▸ DATASET EXTRACT:
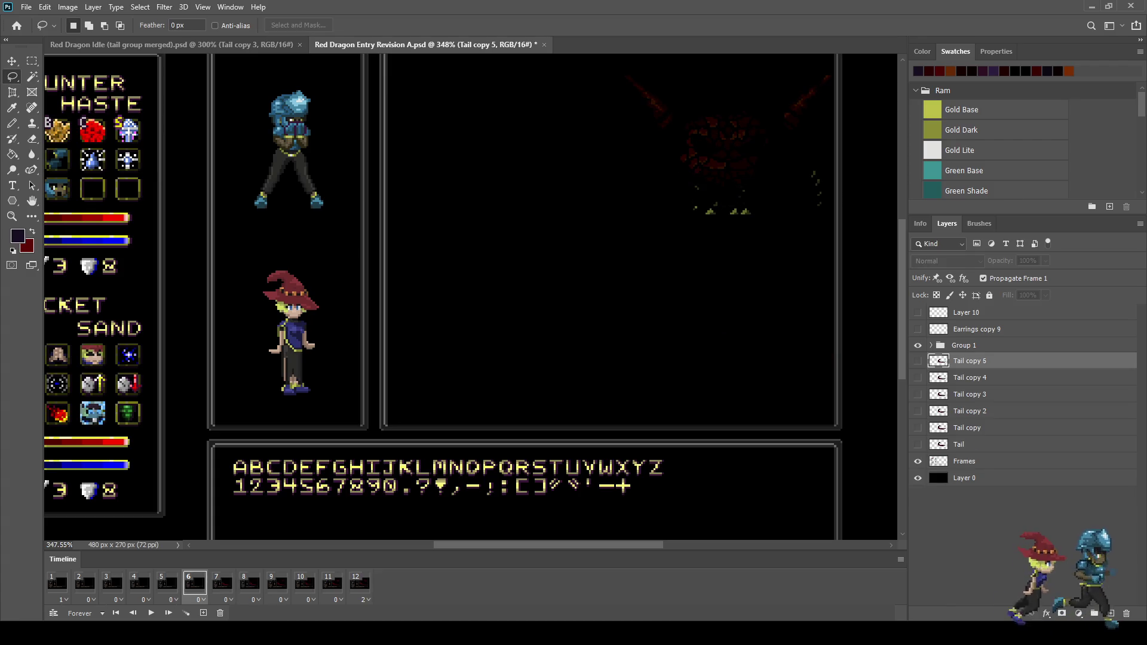
Duplicate the tail as a visible Tail copy 6 and lasso the lower part of the tail
{"action": "key", "text": "ctrl+j"}
{"action": "key", "text": "ctrl+comma"}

▸ PROBLEM STATEMENT: An exact transcript of the listing is needed, free of pictures.

▸ RESULT:
Duplicate the tail as a visible Tail copy 6 and lasso the lower part of the tail
{"action": "key", "text": "ctrl+j"}
{"action": "key", "text": "ctrl+comma"}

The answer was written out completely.